I joined a new sport team about two months ago and met a really nice girl. She was welcoming and friendly and we get on quite well. We had an outing with our team and I got to know her a little better; we have loads in common (same tastes and opinions on everything, which is a bit scary). At some point, we were talking with other girls about our "types" of guys. I guess the both of us made something up because it didn't sound very persuading. Later on, we talked about it again and when she asked me about what I'd said, I told her that I'm not exactly into guys. She told me that she's dated girls, but isn't attracted to anyone (in general). Wow, I wrote loads. Anyway, I really like her, but the whole "not attracted to anyone" thing and that she's a year and a half older than me. I don't really know what to do... Should I tell her? Or ask her out, or just try getting to know her better beforehand? Sorry for this teeange girl problem, just hope to get advice here.
One and a half years really isn't a big deal. Ask her, but if she doesn't bit, try to remain friends. She seems great for you.
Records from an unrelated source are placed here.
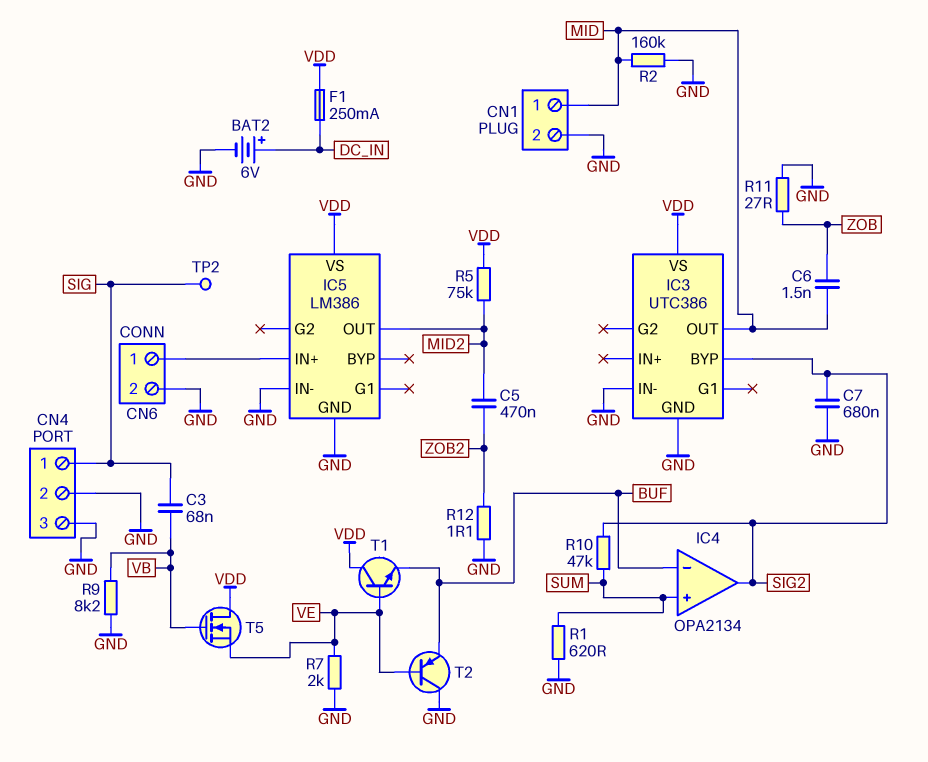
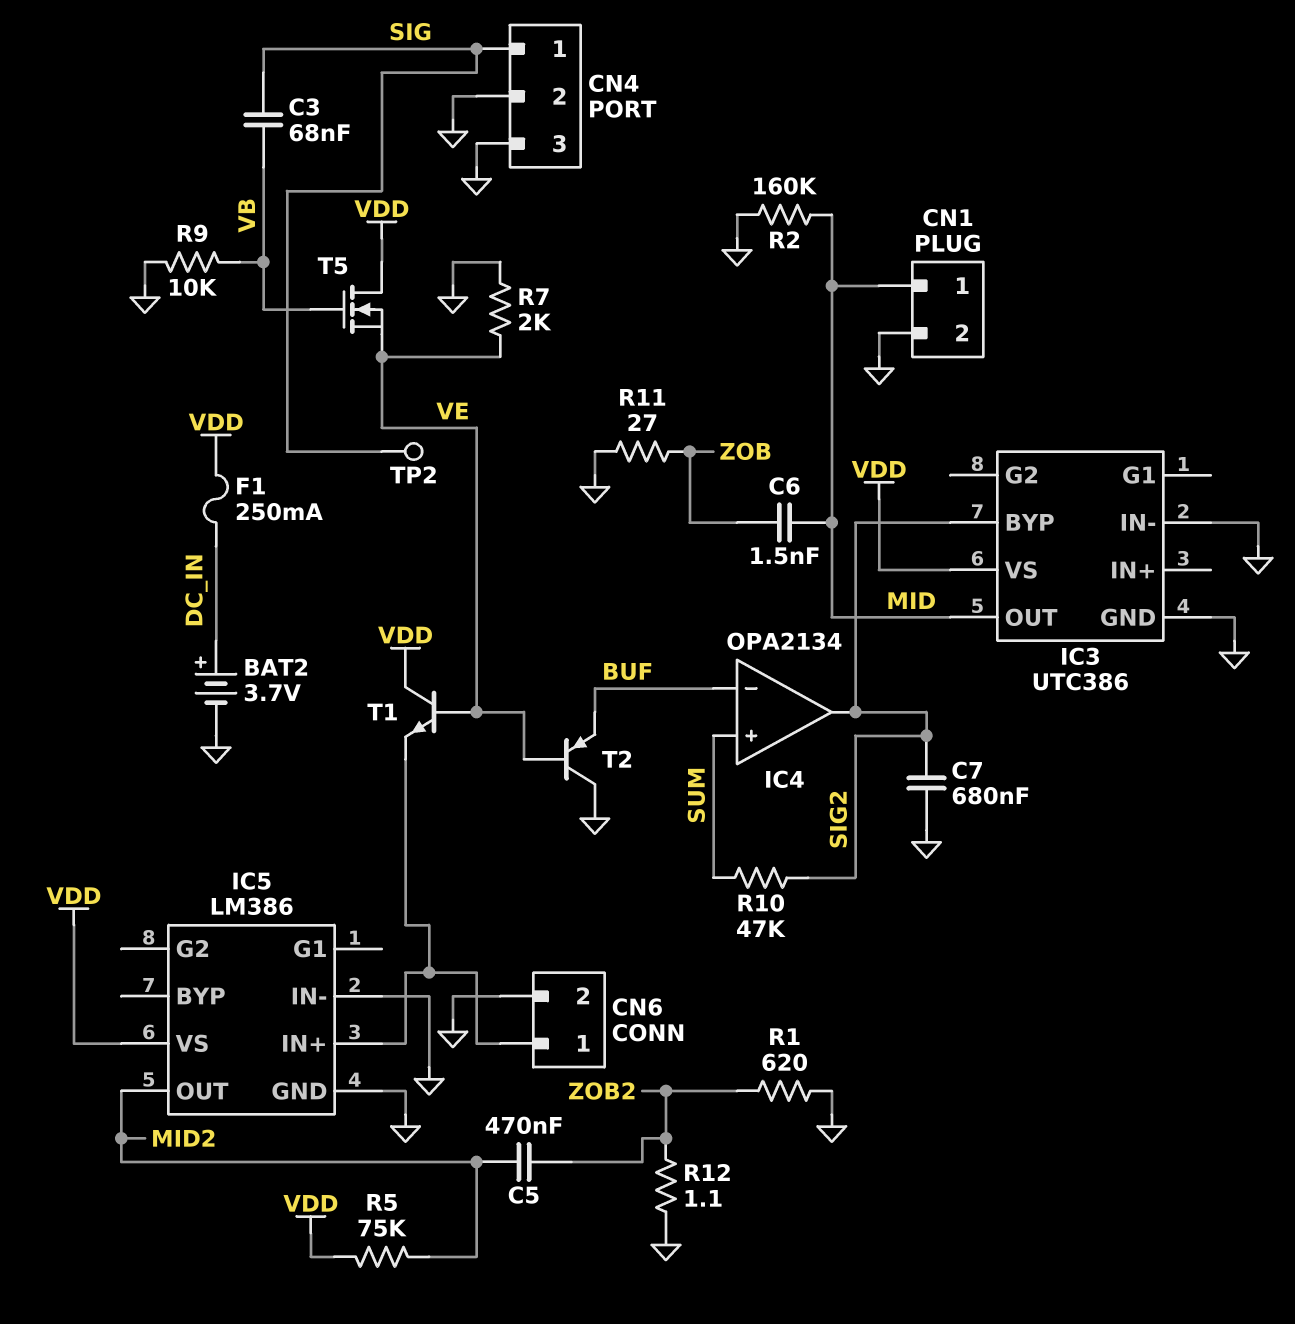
BAT2: 6V (plus DC_IN, minus GND) -> 3.7V (plus DC_IN, minus GND)
R1: 620 (GND, SUM) -> 620 (GND, ZOB2)
R9: 8.2k (GND, VB) -> 10k (GND, VB)
T1: NPN (B VE, C VDD, E BUF) -> NPN (B VE, C VDD, E CN6/1)

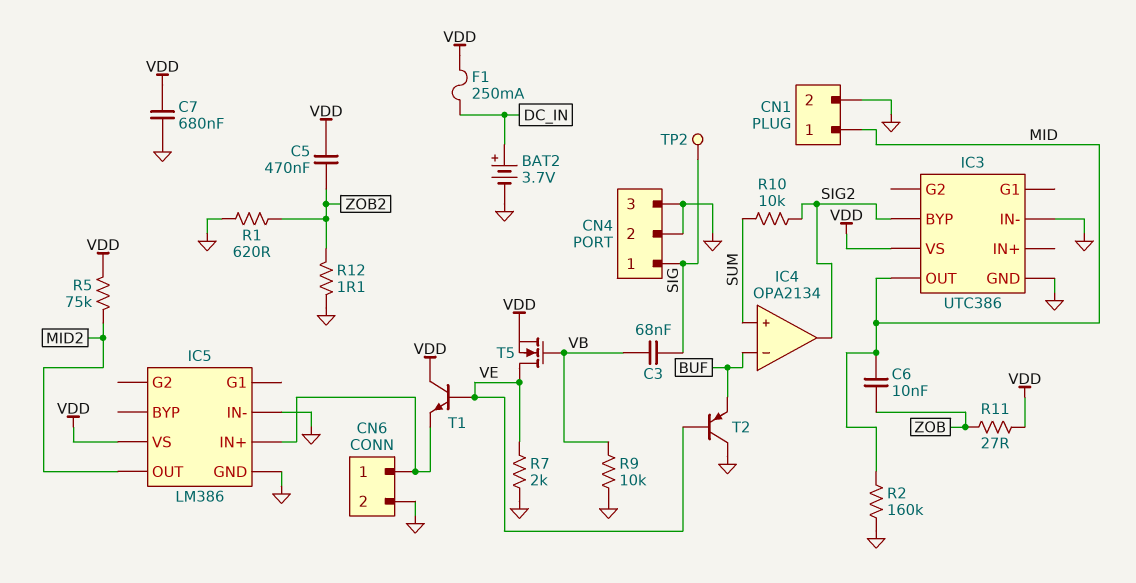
C5: 470nF (MID2, ZOB2) -> 470nF (VDD, ZOB2)
C6: 1.5nF (MID, ZOB) -> 10nF (MID, ZOB)
C7: 680nF (GND, SIG2) -> 680nF (GND, VDD)
R10: 47k (SIG2, SUM) -> 10k (SIG2, SUM)
R11: 27 (GND, ZOB) -> 27 (VDD, ZOB)
T5: NMOS (G VB, D VDD, S VE) -> NMOS (G VB, D VE, S VDD)

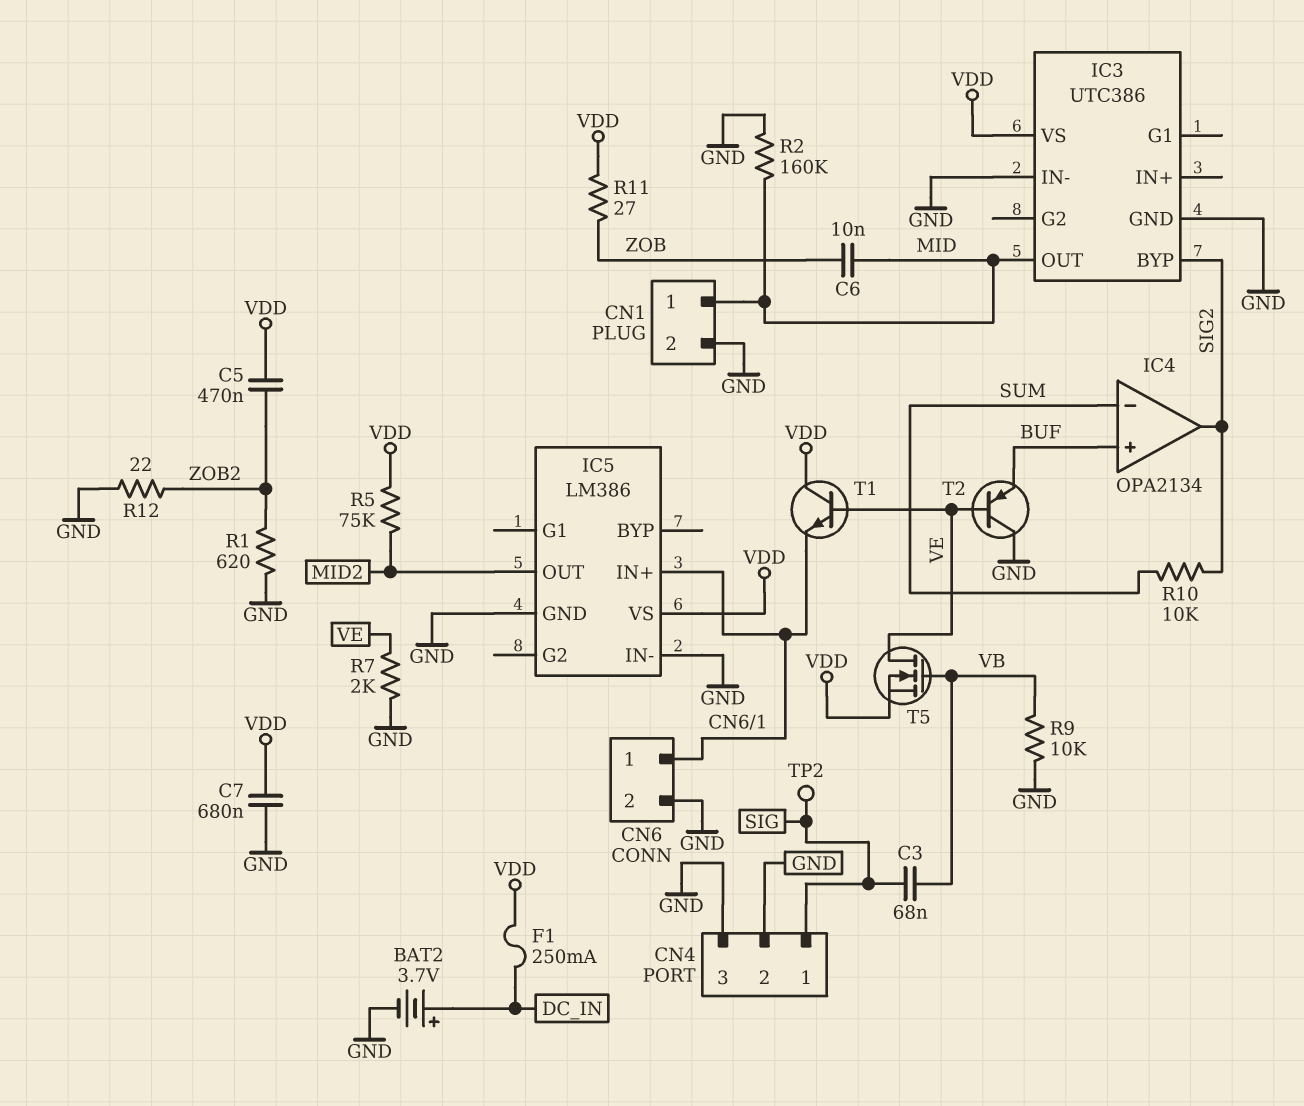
IC4 pin in+: SUM -> BUF
IC4 pin in-: BUF -> SUM
R12: 1.1 (GND, ZOB2) -> 22 (GND, ZOB2)

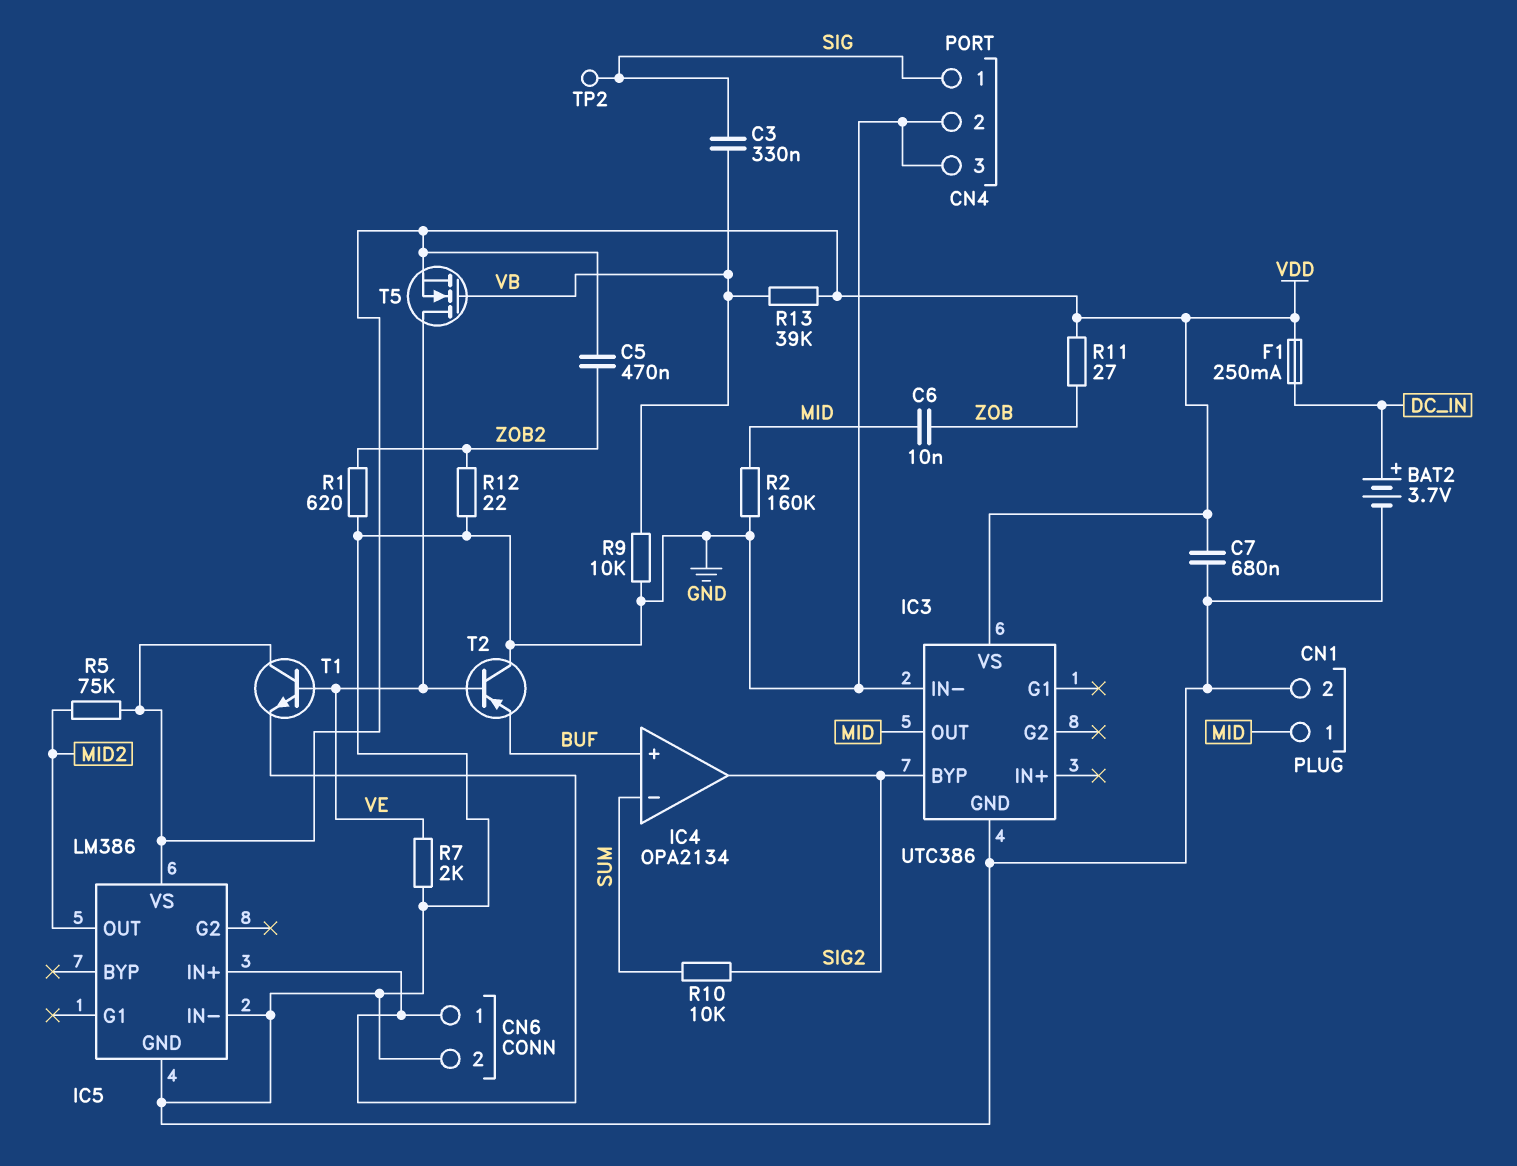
C3: 68nF (SIG, VB) -> 330nF (SIG, VB)
R13: none -> 39k (VB, VDD)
About your age gap: the numbers aren't what matters (as long as the law isn't broken..), even though a year and a half isn't actually that much IMO. I'm seeing someone 5 years older than me, but we're very similar in terms of maturity, opinions, tastes (etc.) so it works fine. From your post, I think you get along fine. However, I'm not sure what she means by "not attracted to anyone" - does she mean currently or that she is incapable of feeling attraction? Is there anything you can think of that might answer this? Perhaps if you brought this up as a discussion point, it would either give you a reason to not pursue a relationship (ie she is incapable of feeling attraction right now) OR open a possibility for you to explore dating her (she hasn't developed attraction right now). Just my two cents. Of course, you know the situation better than I do so you'd probably know what the best decision is.
Yeah I agree that the age difference isn't huge... I don't really know how to interpret what she said about not being attracted to anyone. At first I thought she meant assexual, but then maybe it's aromantic? I don't know... On social media, it says she's in an open relationship with a girl, but she didn't mention it. None of it really makes sense.
One and half years is nothing! Maybe her relationship with her girlfriend isnt going too well? Or she doesnt want you knowing shes involved with anyone? You should talk to her (if you havent already).Get to know her better and find out what the situation is.
I definitely wouldn't worry about one and a half years. Try getting to know her better, if not as a romantic partner, then as an ally and friend.